Элизабет назвала это наблюдаемой остановкой сердца. Она также объяснила Ингеборге: то, что произошло в следующие минуты, развивалось как по учебнику. Предупредили реанимацию, вызвали вертолет, и Элизабет вместе с бывшим мужем, который только недавно окончил двухдневные курсы по оказанию первой помощи, организованные на работе, перевернули отца на спину, расстегнули рубашку и начали делать искусственное дыхание — тридцать нажатий на грудную клетку, два выдоха рот в рот; они вместе считали вслух, давили что есть силы, и когда через несколько минут подъехала карета скорой помощи, задействовали еще и дефибриллятор. Казалось бы, несчастье с ее отцом произошло в правильное время и в правильном месте, и все говорило в пользу того, что все закончится благополучно. Но случилось иначе. Элизабет объясняла это Ингеборге много раз и в деталях — что у отца не прощупывался пульс, но и шокового ритма тоже не было. Если нет шокового ритма сердца, объясняла она, дефибриллятор не помогает. Поэтому они настойчиво продолжали реанимацию, проводили вентиляцию легких, считали и вдували воздух, делали непрямой массаж сердца, и когда прилетел вертолет — даже быстрее, чем ожидалось, благодаря хорошей погоде, — он смог без проблем приземлиться недалеко от них, и это тоже было удачным обстоятельством — то, что отцу стало плохо именно в таком месте, куда смог приземлиться вертолет. Они забрали его с собой и продолжили реанимацию в вертолете, и все же, когда прилетели в больницу, улучшения не наступало, сердце не заводилось. И в какой-то момент, когда Ингеборга с подружками на той самой роскошной вилле брызгали на камни в сауне водкой, чтобы проверить, правда ли, что человек может опьянеть больше, если будет вдыхать пары алкоголя, там, на другом конце города, ее отец умер.
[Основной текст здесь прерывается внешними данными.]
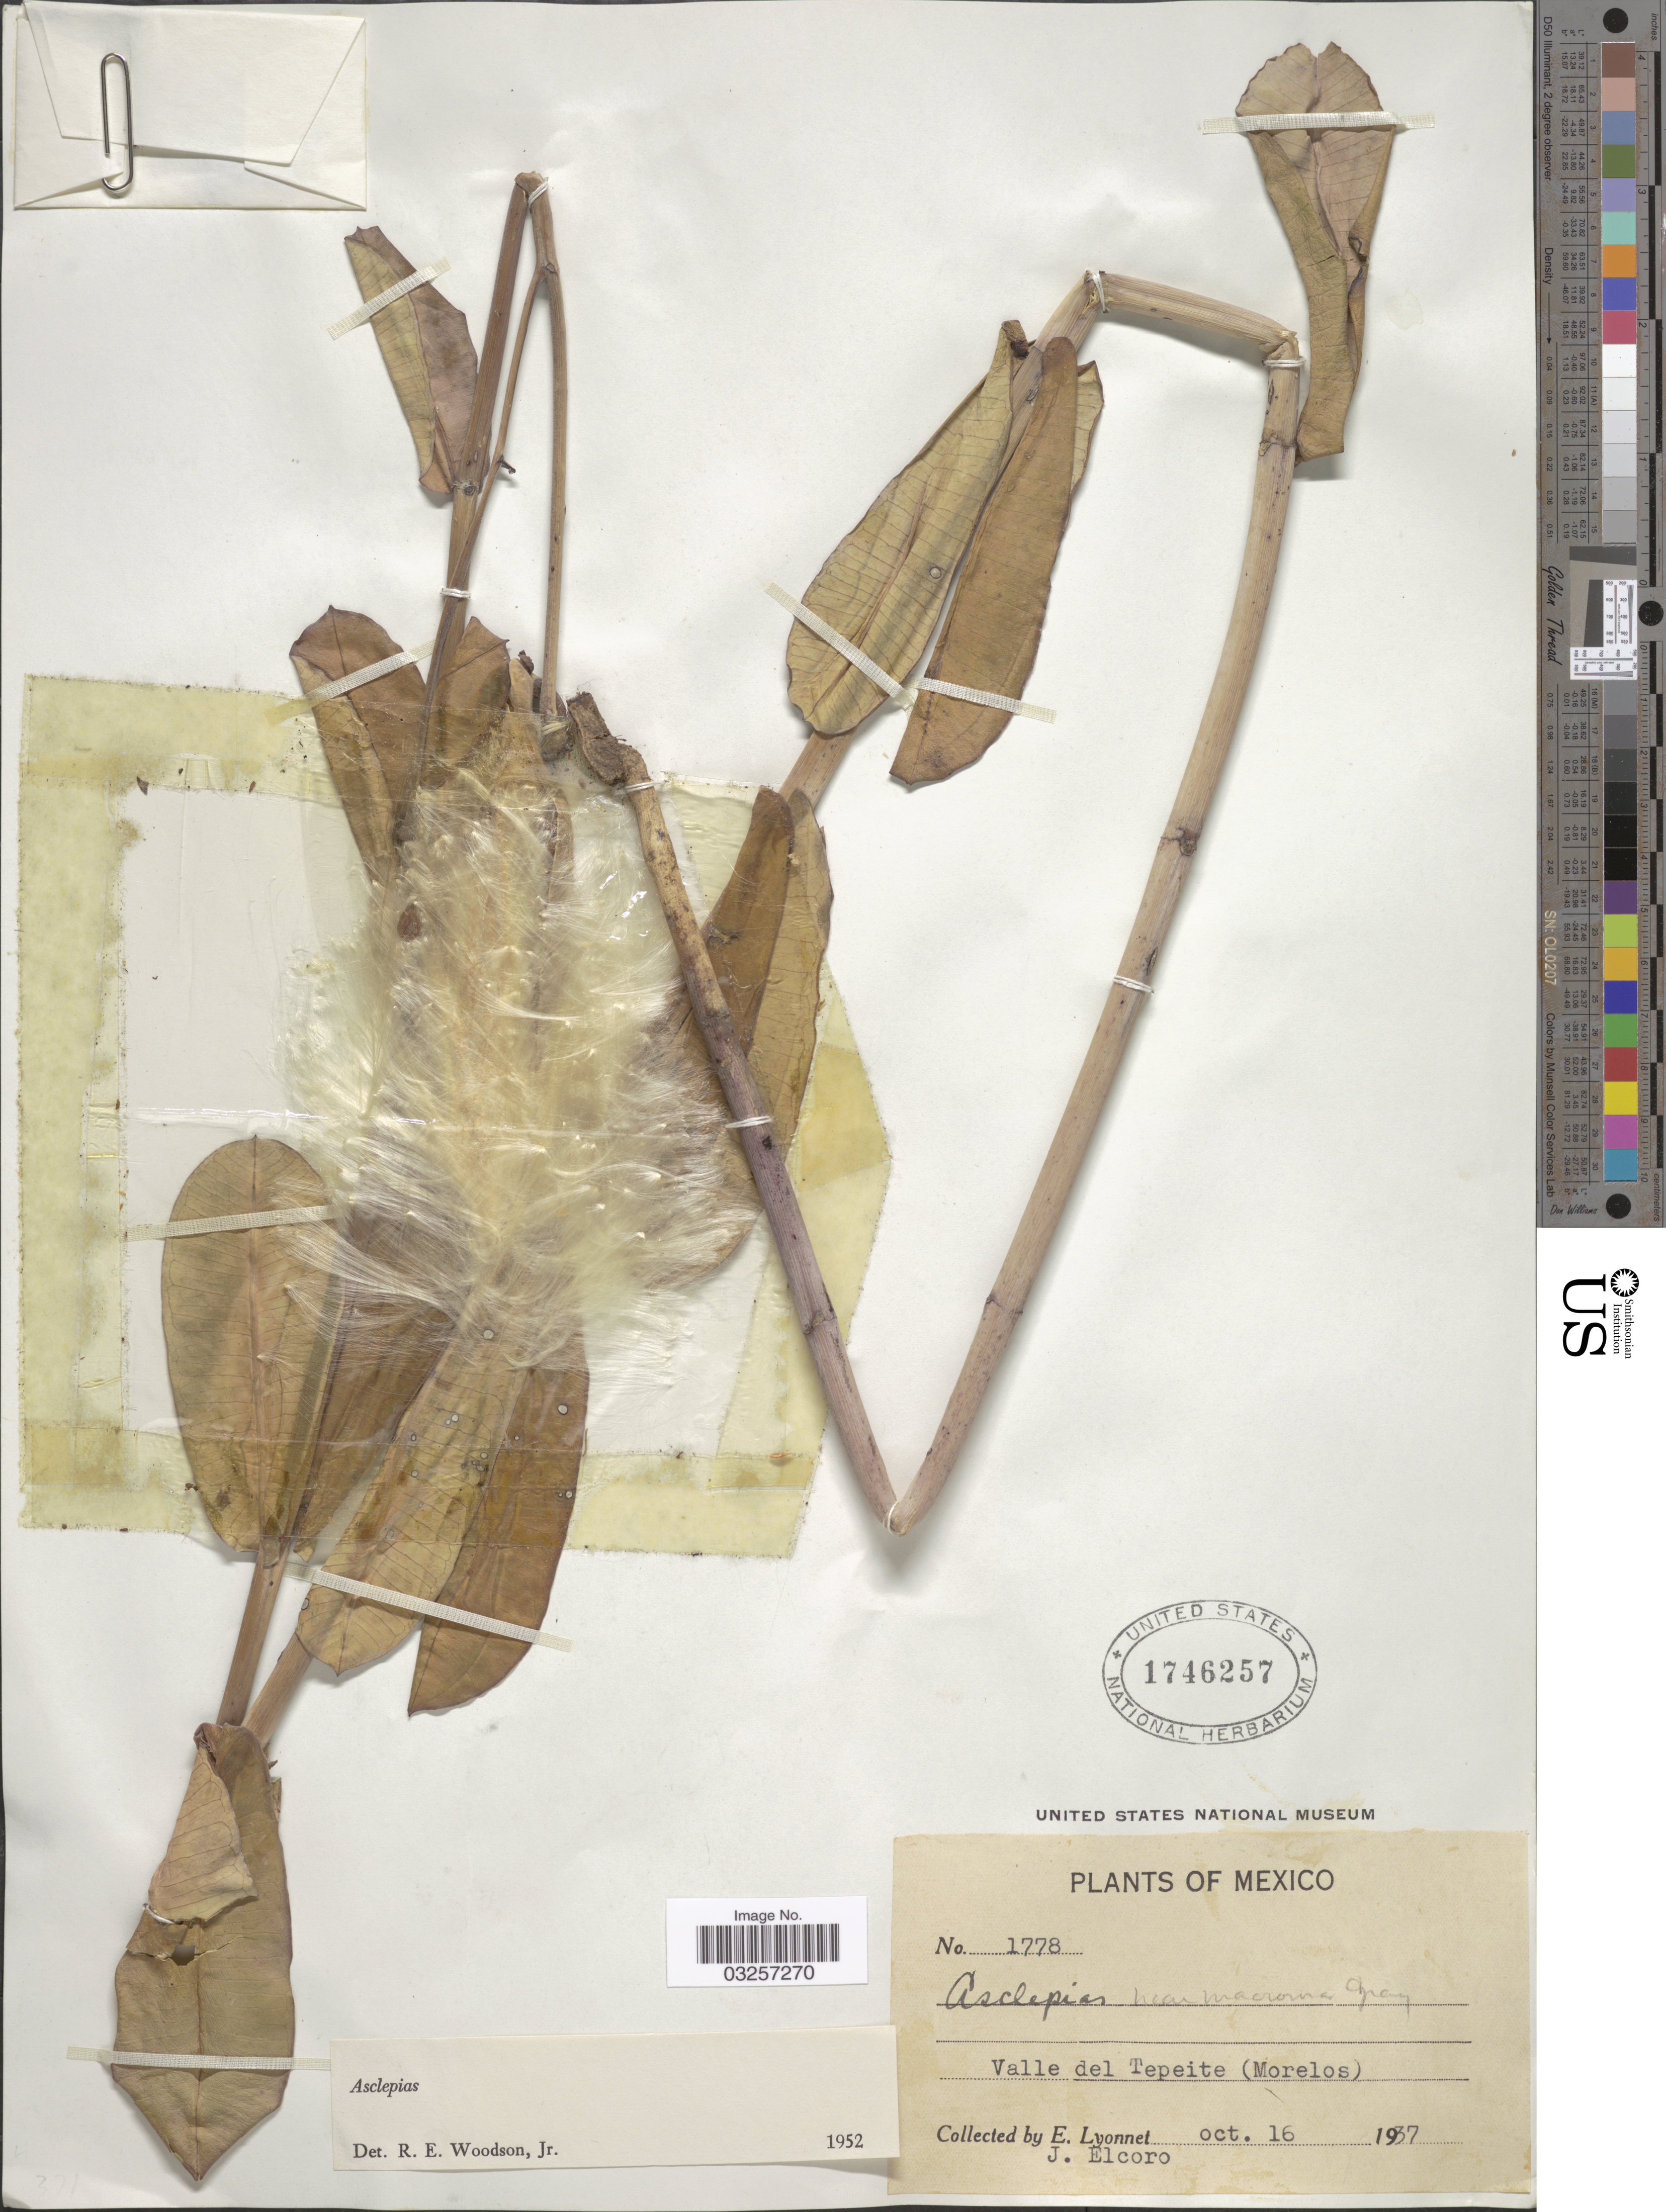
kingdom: Plantae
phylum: Tracheophyta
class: Magnoliopsida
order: Gentianales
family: Apocynaceae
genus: Asclepias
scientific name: Asclepias sp.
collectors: E. Lyonnet & J. Elcoro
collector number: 1778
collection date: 1937-10-16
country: Mexico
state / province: Morelos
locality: Valle del Tepeite.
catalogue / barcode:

Мимо винно-водочного магазина проносится на самокате какой-то мальчишка, следом за ним бежит его отец. Это Даниэль Брекке. Однажды, еще в младшей школе, он бросил в их почтовый ящик письмо для Ингеборги, в котором написал, что любит ее — конверт был сплошь обклеен красными сердечками. Ингеборга смутилась, и во многом из-за того, что письмо в ящике обнаружила мать и раздула из этого целую историю. Когда Ингеборга пришла в школу на следующий день, Даниэль Брекке сидел на самом верху приставной лестницы и смотрел на нее. Она притворилась, будто ничего не произошло, и Даниэль Брекке не обмолвился о письме ни словом, ни тогда, ни позже.